New Parthenon, 6 octubre

E
l mundo, desde hace algunos años, es cada vez más espantoso y peligroso y he tenido que pensar en prepararme un refugio inexpugnable. Tenemos todavía para rato guerras, invasiones y sublevaciones, y nadie puede considerarse seguro. Quien reflexiona y no tiene la intención de dejarse morir de hambre o de dejarse degollar, se prepara con tiempo.

He encontrado, en la costa norte del Brasil, no muy lejos de la ría del Paranahyba, una pequeña península muy apropiada para lo que deseo. Los obreros, para hacerla habitable y defendible, están trabajando en ella. Se halla unida al continente por una especie de istmo en el que he hecho disponer tres filas de minas: en caso de peligro mi península se convierte, en tres minutos, en una isla.
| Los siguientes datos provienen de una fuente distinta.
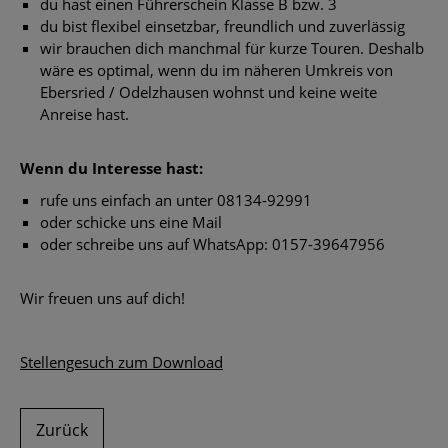
du hast einen Führerschein Klasse B bzw. 3
du bist flexibel einsetzbar, freundlich und zuverlässig
wir brauchen dich manchmal für kurze Touren. Deshalb
wäre es optimal, wenn du im näheren Umkreis von
Ebersried / Odelzhausen wohnst und keine weite
Anreise hast.
Wenn du Interesse hast:
rufe uns einfach an unter 08134-92991
oder schicke uns eine Mail
oder schreibe uns auf WhatsApp: 0157-39647956
Wir freuen uns auf dich!
Stellengesuch zum Download
Zurück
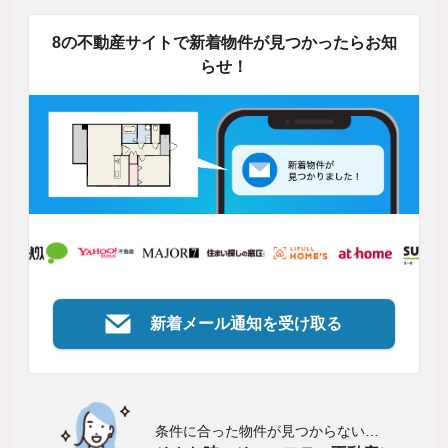
8の不動産サイトで新着物件が見つかったらお知
らせ！
新着メール通知を受け取る
条件に合った物件が見つからない…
He hecho construir, en la cima más alta, un castillo revestido de piedra, pero acorazado interiormente con planchas de acero, lo mismo que bajo el techo y bajo las terrazas. Más lejos, entre los árboles, dos casas para la gente de servicio. El castillo tiene un profundo subterráneo, dividido en numerosas estancias y en donde se podrá habitar cómodamente en caso de necesidad. Hay, además, un sótano vastísimo para las provisiones y las municiones.

He hecho construir instalaciones que me aseguren la absoluta independencia del resto de los hombres: tres cisternas para agua, una central eléctrica, una estación de radio, una cámara frigorífica y un gigantesco depósito de carbón (ya lleno). Dentro del castillo ya se halla colocada una biblioteca de cerca de veinte mil volúmenes, que contiene las obras maestras de todas las literaturas, las mejores enciclopedias y los manuales de todas las ciencias. Tengo después tres gramófonos con millares de discos y una galería de representaciones en colores de las obras maestras del arte de todos los tiempos y países.

En la terraza más alta hay un telescopio con una lente de veintiséis pulgadas que puede servir para las noches de insomnio, pero hay también una batería de cañones antiaéreos para el caso de que algún aeroplano indiscreto quisiese informarse de mis actos.

En mi península hay por fortuna un puerto natural donde tendré siempre, cuando habite el refugio, un yate, dos balleneros y dos motonaves. Creo haber pensado en todo.

Apenas se produzcan cambios indeseables o movimientos amenazadores en el país que habito, podré correr a mi fortaleza eremítica, donde no falta nada para vivir cómodamente, y allí esperar, sin peligro, el fin de la crisis. El lugar está muy bien elegido, porque me hallo cercano al golfo de México y mi yate puede llegar en pocos días a Nueva Orleáns. No tengo ciudades cercanas, por fortuna, pero las tierras vecinas son ricas y pueden proporcionarme muchas de las cosas que se necesitan para un largo apartamiento. Llevaré conmigo unas treinta personas, entre ellas un médico, un bibliotecario, un ingeniero, tres buenos mecánicos y dieciséis atletas negros. He comprado ya un centenar de fusiles, seis ametralladoras y he encargado veinte cañones de costa: la defensa, dada la configuración de la península, es fácil por la parte del mar.